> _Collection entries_

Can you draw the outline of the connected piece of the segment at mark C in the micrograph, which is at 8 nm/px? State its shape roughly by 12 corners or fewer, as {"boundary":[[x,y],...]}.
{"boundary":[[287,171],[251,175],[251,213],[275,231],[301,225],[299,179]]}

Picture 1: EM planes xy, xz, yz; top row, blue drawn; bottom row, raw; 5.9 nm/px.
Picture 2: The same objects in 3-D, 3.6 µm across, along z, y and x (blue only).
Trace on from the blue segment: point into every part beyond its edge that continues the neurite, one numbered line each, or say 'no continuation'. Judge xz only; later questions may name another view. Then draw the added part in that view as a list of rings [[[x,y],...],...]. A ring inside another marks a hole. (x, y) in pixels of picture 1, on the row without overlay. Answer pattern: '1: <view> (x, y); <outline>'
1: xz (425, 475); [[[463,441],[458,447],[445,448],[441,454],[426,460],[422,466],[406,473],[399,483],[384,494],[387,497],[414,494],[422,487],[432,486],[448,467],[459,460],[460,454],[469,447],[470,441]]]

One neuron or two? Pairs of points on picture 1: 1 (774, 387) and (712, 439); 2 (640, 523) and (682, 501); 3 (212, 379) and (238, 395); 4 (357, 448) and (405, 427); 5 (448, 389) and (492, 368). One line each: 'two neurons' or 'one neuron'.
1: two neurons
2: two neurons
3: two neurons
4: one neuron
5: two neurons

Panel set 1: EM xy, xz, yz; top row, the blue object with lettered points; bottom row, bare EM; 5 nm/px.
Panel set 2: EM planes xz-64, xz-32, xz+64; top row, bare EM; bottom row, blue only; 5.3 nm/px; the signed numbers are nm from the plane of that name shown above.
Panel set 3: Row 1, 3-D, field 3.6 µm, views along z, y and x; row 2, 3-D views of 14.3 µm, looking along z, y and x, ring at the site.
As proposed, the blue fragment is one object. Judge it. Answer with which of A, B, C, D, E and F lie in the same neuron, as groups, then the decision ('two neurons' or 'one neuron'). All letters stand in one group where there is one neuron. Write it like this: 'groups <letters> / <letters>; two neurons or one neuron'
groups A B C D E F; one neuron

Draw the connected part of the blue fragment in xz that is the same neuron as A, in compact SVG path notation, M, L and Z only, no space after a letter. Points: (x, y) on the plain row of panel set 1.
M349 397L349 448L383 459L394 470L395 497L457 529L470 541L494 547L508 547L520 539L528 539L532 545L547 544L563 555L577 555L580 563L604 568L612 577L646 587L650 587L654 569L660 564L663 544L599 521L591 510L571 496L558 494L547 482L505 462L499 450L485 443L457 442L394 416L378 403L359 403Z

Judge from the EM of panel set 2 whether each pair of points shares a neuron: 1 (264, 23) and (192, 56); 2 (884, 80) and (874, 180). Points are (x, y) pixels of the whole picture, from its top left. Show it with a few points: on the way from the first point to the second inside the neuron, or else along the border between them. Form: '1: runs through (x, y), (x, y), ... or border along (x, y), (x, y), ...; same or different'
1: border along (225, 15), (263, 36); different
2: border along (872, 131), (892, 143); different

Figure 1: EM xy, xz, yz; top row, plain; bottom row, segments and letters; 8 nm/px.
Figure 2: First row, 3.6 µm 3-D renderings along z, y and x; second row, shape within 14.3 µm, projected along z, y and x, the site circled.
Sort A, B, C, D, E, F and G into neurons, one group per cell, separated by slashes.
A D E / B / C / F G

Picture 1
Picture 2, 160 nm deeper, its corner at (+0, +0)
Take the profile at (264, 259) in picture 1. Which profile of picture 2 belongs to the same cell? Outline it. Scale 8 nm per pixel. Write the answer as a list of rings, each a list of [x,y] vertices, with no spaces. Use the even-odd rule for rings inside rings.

> _Your goal_
Your task is to copy every record exactly.

> _Response below_
Can you draw the outline of the connected piece of the segment at mark C in the micrograph, which is at 8 nm/px? State its shape roughly by 12 corners or fewer, as {"boundary":[[x,y],...]}.
{"boundary":[[287,171],[251,175],[251,213],[275,231],[301,225],[299,179]]}

Picture 1: EM planes xy, xz, yz; top row, blue drawn; bottom row, raw; 5.9 nm/px.
Picture 2: The same objects in 3-D, 3.6 µm across, along z, y and x (blue only).
Trace on from the blue segment: point into every part beyond its edge that continues the neurite, one numbered line each, or say 'no continuation'. Judge xz only; later questions may name another view. Then draw the added part in that view as a list of rings [[[x,y],...],...]. A ring inside another marks a hole. (x, y) in pixels of picture 1, on the row without overlay. Answer pattern: '1: <view> (x, y); <outline>'
1: xz (425, 475); [[[463,441],[458,447],[445,448],[441,454],[426,460],[422,466],[406,473],[399,483],[384,494],[387,497],[414,494],[422,487],[432,486],[448,467],[459,460],[460,454],[469,447],[470,441]]]

One neuron or two? Pairs of points on picture 1: 1 (774, 387) and (712, 439); 2 (640, 523) and (682, 501); 3 (212, 379) and (238, 395); 4 (357, 448) and (405, 427); 5 (448, 389) and (492, 368). One line each: 'two neurons' or 'one neuron'.
1: two neurons
2: two neurons
3: two neurons
4: one neuron
5: two neurons

Panel set 1: EM xy, xz, yz; top row, the blue object with lettered points; bottom row, bare EM; 5 nm/px.
Panel set 2: EM planes xz-64, xz-32, xz+64; top row, bare EM; bottom row, blue only; 5.3 nm/px; the signed numbers are nm from the plane of that name shown above.
Panel set 3: Row 1, 3-D, field 3.6 µm, views along z, y and x; row 2, 3-D views of 14.3 µm, looking along z, y and x, ring at the site.
As proposed, the blue fragment is one object. Judge it. Answer with which of A, B, C, D, E and F lie in the same neuron, as groups, then the decision ('two neurons' or 'one neuron'). All letters stand in one group where there is one neuron. Write it like this: 'groups <letters> / <letters>; two neurons or one neuron'
groups A B C D E F; one neuron

Draw the connected part of the blue fragment in xz that is the same neuron as A, in compact SVG path notation, M, L and Z only, no space after a letter. Points: (x, y) on the plain row of panel set 1.
M349 397L349 448L383 459L394 470L395 497L457 529L470 541L494 547L508 547L520 539L528 539L532 545L547 544L563 555L577 555L580 563L604 568L612 577L646 587L650 587L654 569L660 564L663 544L599 521L591 510L571 496L558 494L547 482L505 462L499 450L485 443L457 442L394 416L378 403L359 403Z

Judge from the EM of panel set 2 whether each pair of points shares a neuron: 1 (264, 23) and (192, 56); 2 (884, 80) and (874, 180). Points are (x, y) pixels of the whole picture, from its top left. Show it with a few points: on the way from the first point to the second inside the neuron, or else along the border between them. Form: '1: runs through (x, y), (x, y), ... or border along (x, y), (x, y), ...; same or different'
1: border along (225, 15), (263, 36); different
2: border along (872, 131), (892, 143); different

Figure 1: EM xy, xz, yz; top row, plain; bottom row, segments and letters; 8 nm/px.
Figure 2: First row, 3.6 µm 3-D renderings along z, y and x; second row, shape within 14.3 µm, projected along z, y and x, the site circled.
Sort A, B, C, D, E, F and G into neurons, one group per cell, separated by slashes.
A D E / B / C / F G

Picture 1
Picture 2, 160 nm deeper, its corner at (+0, +0)
Take the profile at (264, 259) in picture 1. Which profile of picture 2 belongs to the same cell? Outline it. Scale 8 nm per pixel. Write the answer as a list of rings, each a list of [x,y] vertices, with no spaces. Use the even-odd rule for rings inside rings.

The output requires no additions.